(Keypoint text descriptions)
*** Block opens ***

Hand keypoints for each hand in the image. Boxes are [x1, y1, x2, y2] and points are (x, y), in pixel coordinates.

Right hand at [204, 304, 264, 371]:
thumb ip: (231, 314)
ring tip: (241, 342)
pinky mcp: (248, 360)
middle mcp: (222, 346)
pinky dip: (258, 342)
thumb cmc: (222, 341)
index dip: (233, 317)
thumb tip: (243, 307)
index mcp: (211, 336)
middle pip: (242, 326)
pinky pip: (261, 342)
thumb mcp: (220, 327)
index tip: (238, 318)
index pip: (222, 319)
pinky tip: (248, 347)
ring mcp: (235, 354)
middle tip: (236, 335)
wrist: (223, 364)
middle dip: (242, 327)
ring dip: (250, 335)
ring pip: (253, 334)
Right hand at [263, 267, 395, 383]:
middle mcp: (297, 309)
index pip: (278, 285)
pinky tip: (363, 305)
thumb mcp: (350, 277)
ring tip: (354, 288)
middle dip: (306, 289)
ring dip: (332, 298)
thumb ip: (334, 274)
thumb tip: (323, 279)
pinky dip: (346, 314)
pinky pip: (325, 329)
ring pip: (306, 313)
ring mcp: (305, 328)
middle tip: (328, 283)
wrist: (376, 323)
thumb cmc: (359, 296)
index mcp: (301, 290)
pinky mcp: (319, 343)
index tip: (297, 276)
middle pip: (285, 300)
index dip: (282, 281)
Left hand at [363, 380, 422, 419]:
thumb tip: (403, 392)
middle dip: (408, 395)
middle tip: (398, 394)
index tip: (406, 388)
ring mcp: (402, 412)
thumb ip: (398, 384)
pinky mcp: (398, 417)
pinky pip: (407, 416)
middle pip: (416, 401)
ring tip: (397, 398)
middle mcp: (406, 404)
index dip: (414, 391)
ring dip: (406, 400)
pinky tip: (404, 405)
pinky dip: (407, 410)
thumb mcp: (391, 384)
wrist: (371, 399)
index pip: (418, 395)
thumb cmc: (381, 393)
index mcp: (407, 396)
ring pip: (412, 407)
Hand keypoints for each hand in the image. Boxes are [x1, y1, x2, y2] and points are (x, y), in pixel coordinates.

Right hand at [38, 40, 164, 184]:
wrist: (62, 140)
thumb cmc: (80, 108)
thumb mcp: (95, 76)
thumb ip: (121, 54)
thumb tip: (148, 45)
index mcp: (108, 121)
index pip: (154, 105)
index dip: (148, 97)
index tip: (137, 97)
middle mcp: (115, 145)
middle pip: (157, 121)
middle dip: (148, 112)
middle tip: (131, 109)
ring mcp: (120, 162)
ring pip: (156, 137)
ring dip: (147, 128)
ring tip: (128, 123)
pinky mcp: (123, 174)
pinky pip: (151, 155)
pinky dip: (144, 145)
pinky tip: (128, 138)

*** Block closes ***

Output all entries exactly as given above.

▶ [RESULT]
Hand keypoints for each hand in the image. Boxes are [x1, y1, x2, y2] and points are (x, y), in pixel coordinates.

Right hand at [204, 304, 264, 371]:
thumb ip: (231, 314)
ring tip: (241, 342)
pinky mcp: (248, 360)
middle mcp: (222, 346)
pinky dip: (258, 342)
thumb cmc: (222, 341)
index dip: (233, 317)
thumb tip: (243, 307)
index mcp: (211, 336)
middle pip: (242, 326)
pinky pip: (261, 342)
thumb mcp: (220, 327)
index tip: (238, 318)
index pip: (222, 319)
pinky tip: (248, 347)
ring mcp: (235, 354)
middle tip: (236, 335)
wrist: (223, 364)
middle dip: (242, 327)
ring dip: (250, 335)
ring pip: (253, 334)
Right hand at [263, 267, 395, 383]:
middle mcp: (297, 309)
index pip: (278, 285)
pinky tip: (363, 305)
thumb mcp: (350, 277)
ring tip: (354, 288)
middle dip: (306, 289)
ring dip: (332, 298)
thumb ip: (334, 274)
thumb tip: (323, 279)
pinky dip: (346, 314)
pinky pip: (325, 329)
ring pip: (306, 313)
ring mcp: (305, 328)
middle tip: (328, 283)
wrist: (376, 323)
thumb cmc: (359, 296)
index mcp: (301, 290)
pinky mcp: (319, 343)
index tip: (297, 276)
middle pip: (285, 300)
index dip: (282, 281)
Left hand at [363, 380, 422, 419]:
thumb tip: (403, 392)
middle dip: (408, 395)
middle tip: (398, 394)
index tip: (406, 388)
ring mcp: (402, 412)
thumb ip: (398, 384)
pinky mcp: (398, 417)
pinky pip: (407, 416)
middle pip: (416, 401)
ring tip: (397, 398)
middle mcp: (406, 404)
index dip: (414, 391)
ring dip: (406, 400)
pinky tip: (404, 405)
pinky dip: (407, 410)
thumb mcp: (391, 384)
wrist: (371, 399)
index pip: (418, 395)
thumb cmc: (381, 393)
index mcp: (407, 396)
ring pip: (412, 407)
Hand keypoints for each hand in the image. Boxes are [x1, y1, x2, y2] and points are (x, y), in pixel coordinates.

Right hand at [38, 40, 164, 184]:
wrist: (62, 140)
thumb cmc: (80, 108)
thumb mcp: (95, 76)
thumb ip: (121, 54)
thumb tip: (148, 45)
index mcp: (108, 121)
index pip: (154, 105)
index dip: (148, 97)
index tip: (137, 97)
middle mcp: (115, 145)
middle pip: (157, 121)
middle dip: (148, 112)
middle tip: (131, 109)
ring mcp: (120, 162)
ring pip: (156, 137)
ring dip: (147, 128)
ring tip: (128, 123)
pinky mcp: (123, 174)
pinky pip: (151, 155)
pinky dip: (144, 145)
pinky tip: (128, 138)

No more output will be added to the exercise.